Here’s some interesting pain neurology for you.

When you injure yourself you’ll find that the injured area becomes super sensitive.

Touch it, owww!

Ice it, owww!

Alcohol to clean it…. Jeez, owww!!!

This is called primary hyperalgesia. 

Nerve endings at the injured are sensitised by the damage and inflammation so that they fire more readily.

Something that would normally be slightly uncomfortable becomes incredibly painful.

And for good reason. You don’t want to keep poking an injury.

But another thing happens too…

A little after the injury you’ll notice this sensitivity spreads to an area around the injury.

Pressure applied to those areas will more readily active nerve endings and result in pain where you might normally only notice minor discomfort.

This is called secondary hyperalgesia. Secondary because these areas are not injured, but they’re still sensitised as a result of the injury.

And this happens centrally, meaning in the brain and spinal cord.

Central mechanisms determine that this area needs protecting and so increase the sensitivity of surrounding nerve endings that detect dangerous amounts of pressure.

And it’s all quite clever.

It makes you very cautious around an injury.

You’re less likely to put weight through a sensitive ankle, or be careless waving around an injured limb, if the whole thing is sensitive.

It serves a purpose.

It’s what’s known as an adaptive response.

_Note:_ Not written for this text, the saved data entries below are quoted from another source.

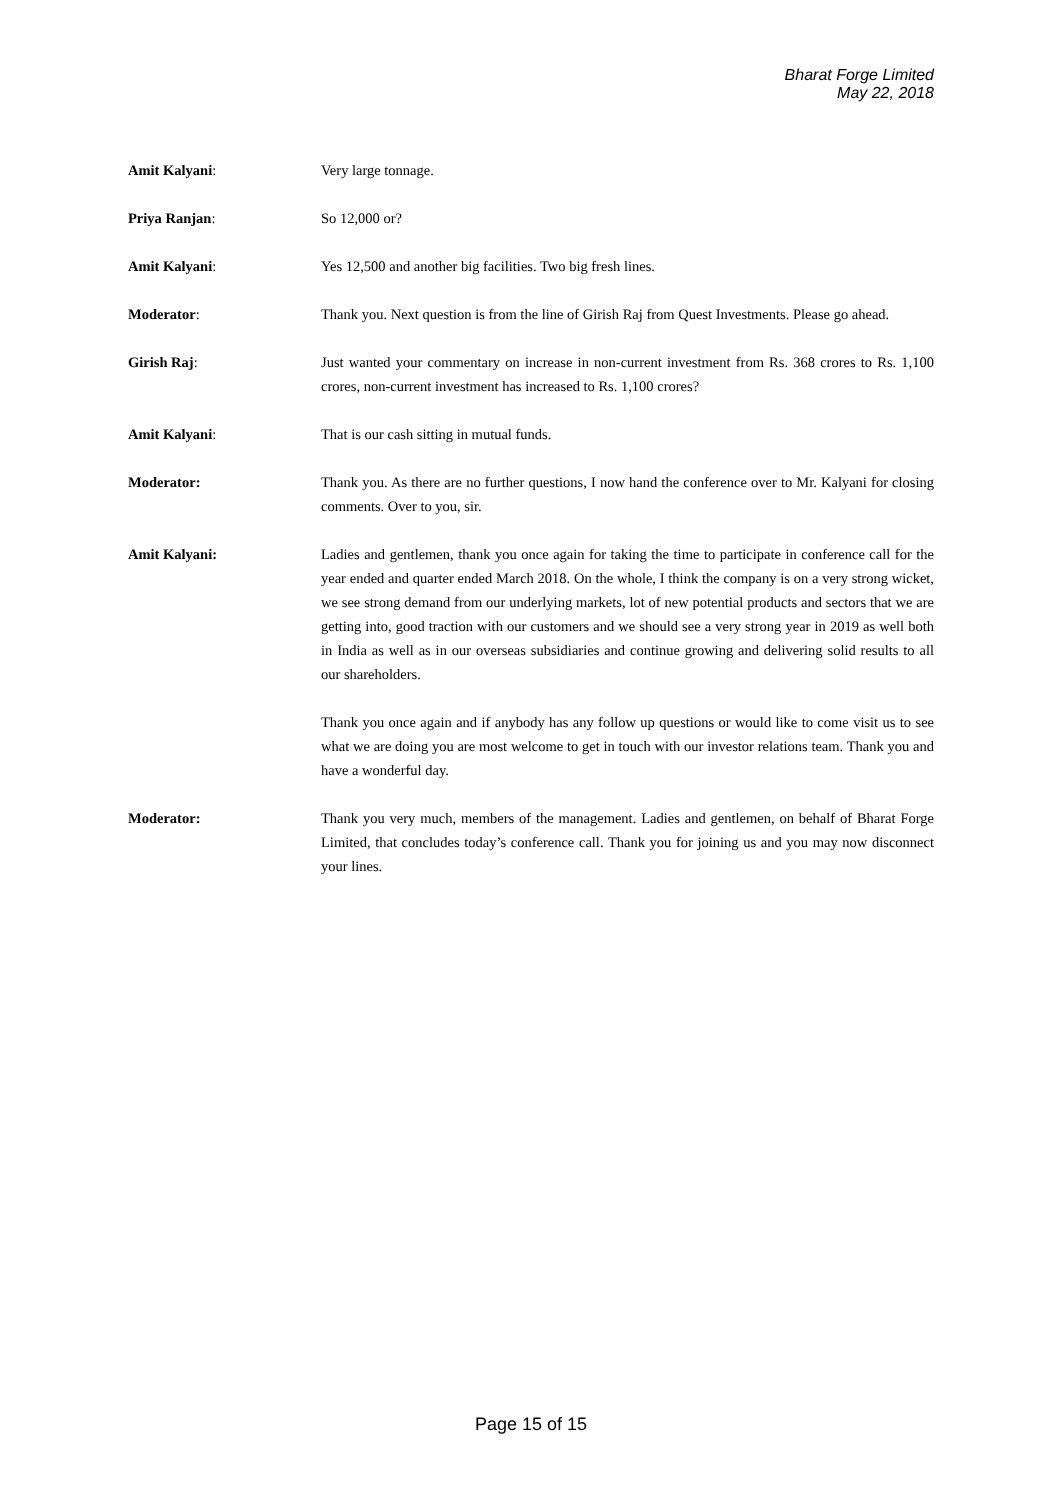Bharat Forge Limited
May 22, 2018
Amit Kalyani: Very large tonnage.
Priya Ranjan: So 12,000 or?
Amit Kalyani: Yes 12,500 and another big facilities. Two big fresh lines.
Moderator: Thank you. Next question is from the line of Girish Raj from Quest Investments. Please go ahead.
Girish Raj: Just wanted your commentary on increase in non-current investment from Rs. 368 crores to Rs. 1,100 crores, non-current investment has increased to Rs. 1,100 crores?
Amit Kalyani: That is our cash sitting in mutual funds.
Moderator: Thank you. As there are no further questions, I now hand the conference over to Mr. Kalyani for closing comments. Over to you, sir.
Amit Kalyani: Ladies and gentlemen, thank you once again for taking the time to participate in conference call for the year ended and quarter ended March 2018. On the whole, I think the company is on a very strong wicket, we see strong demand from our underlying markets, lot of new potential products and sectors that we are getting into, good traction with our customers and we should see a very strong year in 2019 as well both in India as well as in our overseas subsidiaries and continue growing and delivering solid results to all our shareholders.
Thank you once again and if anybody has any follow up questions or would like to come visit us to see what we are doing you are most welcome to get in touch with our investor relations team. Thank you and have a wonderful day.
Moderator: Thank you very much, members of the management. Ladies and gentlemen, on behalf of Bharat Forge Limited, that concludes today’s conference call. Thank you for joining us and you may now disconnect your lines.
Page 15 of 15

In our past, humans who protected injured areas were more likely to survive, so that response propagated and developed.

And for most people that response settles after a few days or weeks, depending on the injury.

As the tissues begin to heal the sensitivities die down and everything returns to normal.

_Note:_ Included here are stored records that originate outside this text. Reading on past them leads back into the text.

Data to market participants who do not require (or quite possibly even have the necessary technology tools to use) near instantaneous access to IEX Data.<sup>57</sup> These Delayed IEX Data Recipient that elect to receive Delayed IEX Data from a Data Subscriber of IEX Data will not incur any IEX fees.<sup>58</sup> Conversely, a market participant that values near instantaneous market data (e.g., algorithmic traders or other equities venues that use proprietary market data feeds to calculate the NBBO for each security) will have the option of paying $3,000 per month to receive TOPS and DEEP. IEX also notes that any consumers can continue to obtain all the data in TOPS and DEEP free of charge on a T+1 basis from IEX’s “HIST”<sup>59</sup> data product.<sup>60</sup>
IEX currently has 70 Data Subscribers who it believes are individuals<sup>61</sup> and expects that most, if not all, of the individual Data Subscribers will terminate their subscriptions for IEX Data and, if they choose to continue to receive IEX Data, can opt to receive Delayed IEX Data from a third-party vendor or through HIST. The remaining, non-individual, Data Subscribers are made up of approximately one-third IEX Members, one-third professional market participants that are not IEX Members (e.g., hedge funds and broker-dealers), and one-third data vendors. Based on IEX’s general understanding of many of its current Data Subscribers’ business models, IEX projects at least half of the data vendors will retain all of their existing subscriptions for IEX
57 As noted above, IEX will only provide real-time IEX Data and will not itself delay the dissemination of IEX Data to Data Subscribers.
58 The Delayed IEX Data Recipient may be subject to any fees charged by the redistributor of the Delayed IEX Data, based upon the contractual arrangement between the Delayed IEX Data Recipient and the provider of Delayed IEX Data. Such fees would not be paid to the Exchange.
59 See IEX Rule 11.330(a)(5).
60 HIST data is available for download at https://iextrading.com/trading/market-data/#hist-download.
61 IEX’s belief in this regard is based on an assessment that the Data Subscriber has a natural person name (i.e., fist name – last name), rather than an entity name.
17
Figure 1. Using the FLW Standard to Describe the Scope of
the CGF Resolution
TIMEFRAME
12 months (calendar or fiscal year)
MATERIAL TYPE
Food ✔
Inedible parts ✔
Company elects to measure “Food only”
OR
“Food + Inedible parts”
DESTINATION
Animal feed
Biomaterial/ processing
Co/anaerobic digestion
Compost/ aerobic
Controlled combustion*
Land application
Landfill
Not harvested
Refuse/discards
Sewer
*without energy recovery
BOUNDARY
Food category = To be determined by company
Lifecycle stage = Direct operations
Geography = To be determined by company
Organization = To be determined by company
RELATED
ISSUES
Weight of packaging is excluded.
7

But for some people, they don’t.

For some people the original injury heals up perfectly but the sensitivity persists.

They might have a genetic predisposition towards hypersensitivity.

Or they might be chronically stressed and sleep deprived and so primed for hypersensitivity at that point in time.

Or their injury lasts longer than they expected, they don’t ever get a clear understanding of it or are told unhelpful things by medical professionals and so the body never gets the message that the threat is over.

For whatever reason, that sensitivity can persist long after the injury has healed and morph into something different.

The area affected can spread, and nerves that once only registered pressure as dangerous can start registering gentle touch and other inputs as painful.

It’s not the whole picture, but these mechanisms help to make sense of some people’s experience of persistent pain.